The problem:
Could you retype exactly the lines below between the one holding "right eye: (73, 106)" and the one holding "left knee: (887, 426)", inclusive, leaving out any pictures?

[Stored records]
╔══

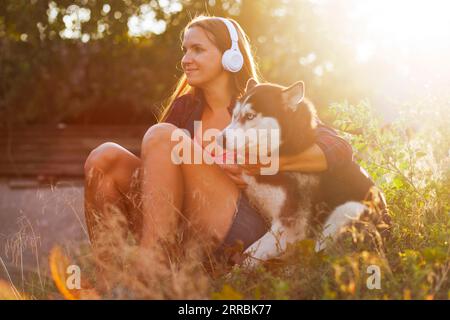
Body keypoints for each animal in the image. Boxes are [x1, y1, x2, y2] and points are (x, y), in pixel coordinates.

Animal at [219, 79, 386, 264]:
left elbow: (249, 255)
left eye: (250, 116)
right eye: (234, 115)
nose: (221, 139)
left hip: (348, 212)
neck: (283, 148)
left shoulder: (290, 225)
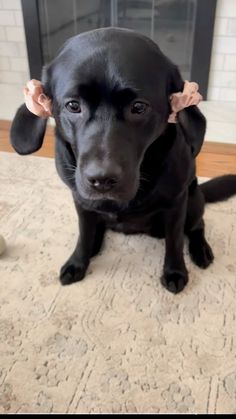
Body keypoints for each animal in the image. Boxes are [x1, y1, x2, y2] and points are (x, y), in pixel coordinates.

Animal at [10, 27, 236, 294]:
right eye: (73, 106)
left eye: (138, 107)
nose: (102, 179)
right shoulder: (80, 200)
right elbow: (83, 233)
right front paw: (78, 261)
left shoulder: (176, 203)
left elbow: (174, 241)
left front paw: (175, 271)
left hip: (193, 200)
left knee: (197, 226)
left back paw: (200, 249)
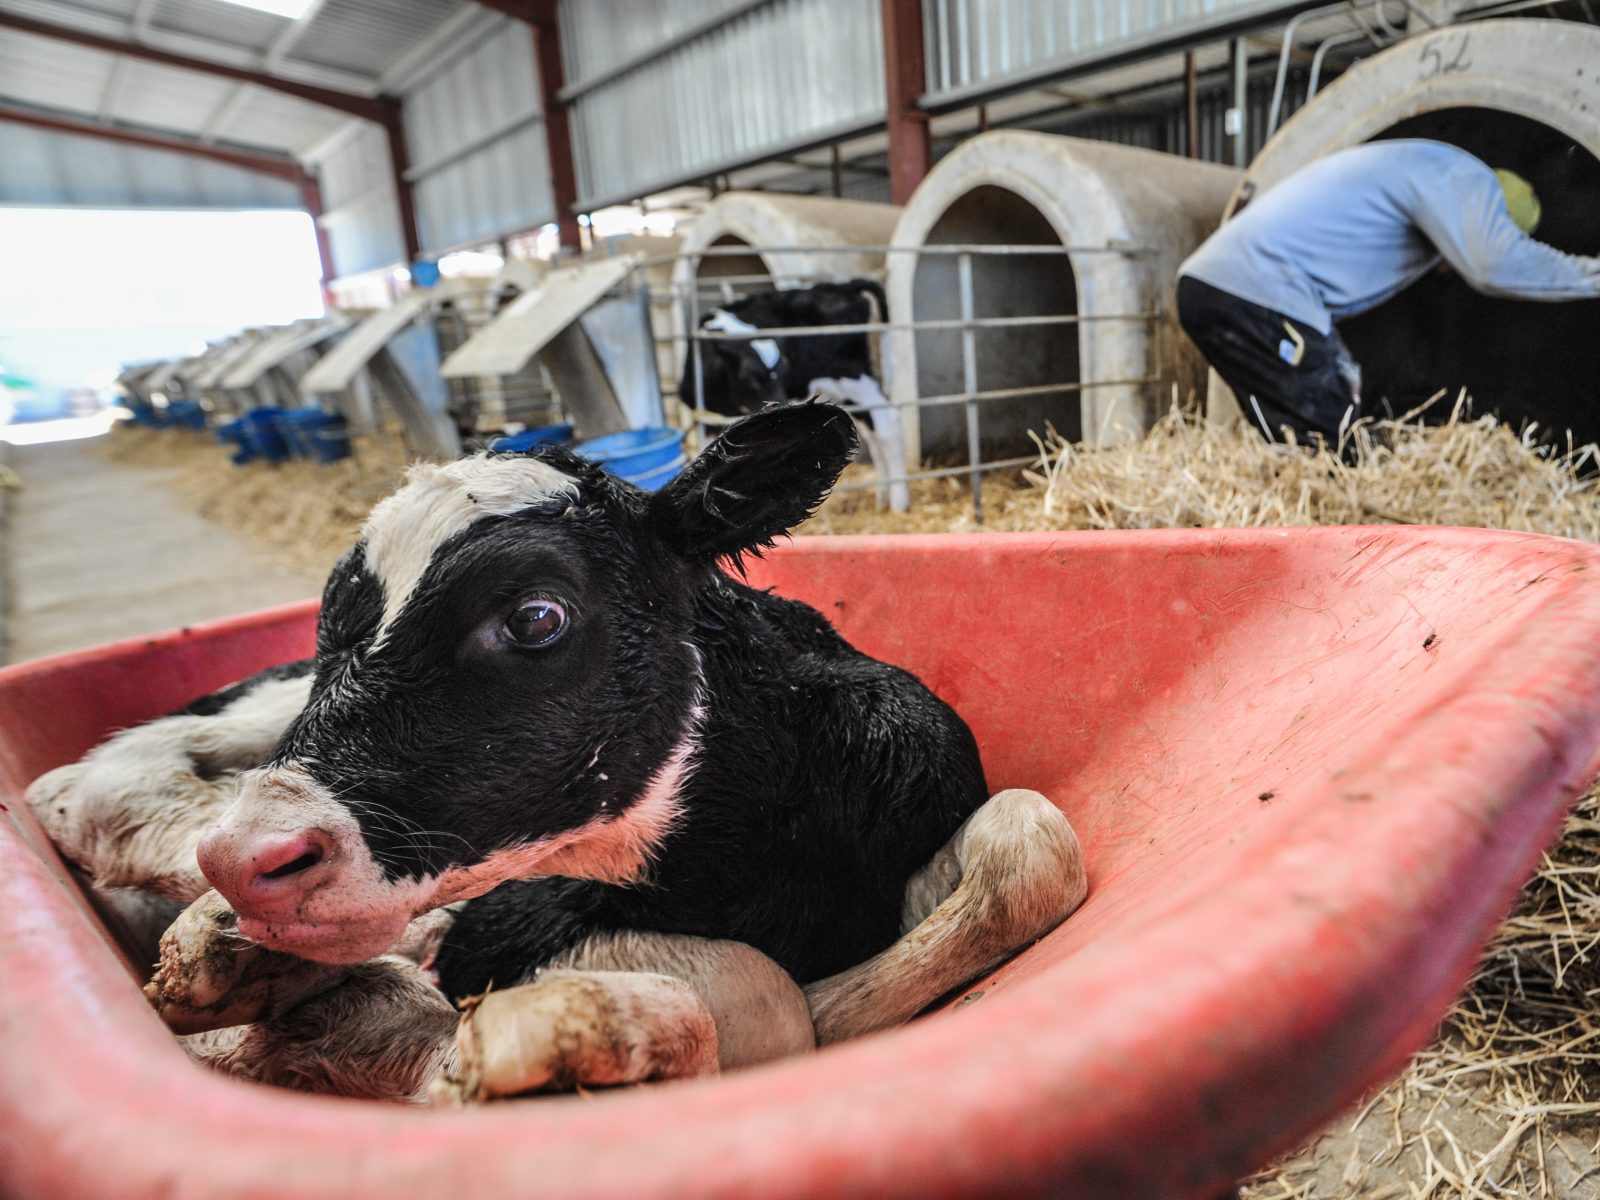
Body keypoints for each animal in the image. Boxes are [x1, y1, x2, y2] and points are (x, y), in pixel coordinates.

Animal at [30, 401, 1085, 1100]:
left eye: (536, 616)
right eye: (333, 622)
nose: (254, 859)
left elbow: (1033, 842)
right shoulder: (511, 924)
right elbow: (760, 997)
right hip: (254, 717)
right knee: (89, 786)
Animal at [680, 280, 910, 512]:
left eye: (784, 371)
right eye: (750, 377)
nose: (780, 407)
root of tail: (842, 286)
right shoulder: (706, 420)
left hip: (853, 377)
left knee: (887, 426)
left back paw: (898, 502)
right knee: (871, 432)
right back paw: (882, 497)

╚══

Solution for this task:
right eye: (73, 106)
left eye: (138, 107)
nose: (102, 179)
right shoulder: (80, 200)
right elbow: (83, 233)
right front paw: (78, 261)
left shoulder: (176, 203)
left elbow: (174, 241)
left front paw: (175, 271)
left hip: (193, 200)
left knee: (197, 226)
left back paw: (200, 249)
Body keypoints for each animal in the image. Boxes are [x1, y1, x2, y2] and points are (x, y), in pixel coordinates.

Animal at [30, 401, 1085, 1100]:
left eye: (536, 616)
right eye: (333, 622)
nose: (254, 859)
left elbow: (1033, 842)
right shoulder: (511, 924)
right elbow: (760, 997)
right hip: (254, 717)
right knee: (89, 786)
Animal at [680, 280, 910, 512]:
left eye: (784, 371)
right eye: (750, 377)
nose: (780, 407)
root of tail: (842, 286)
right shoulder: (706, 420)
left hip: (853, 377)
left knee: (887, 426)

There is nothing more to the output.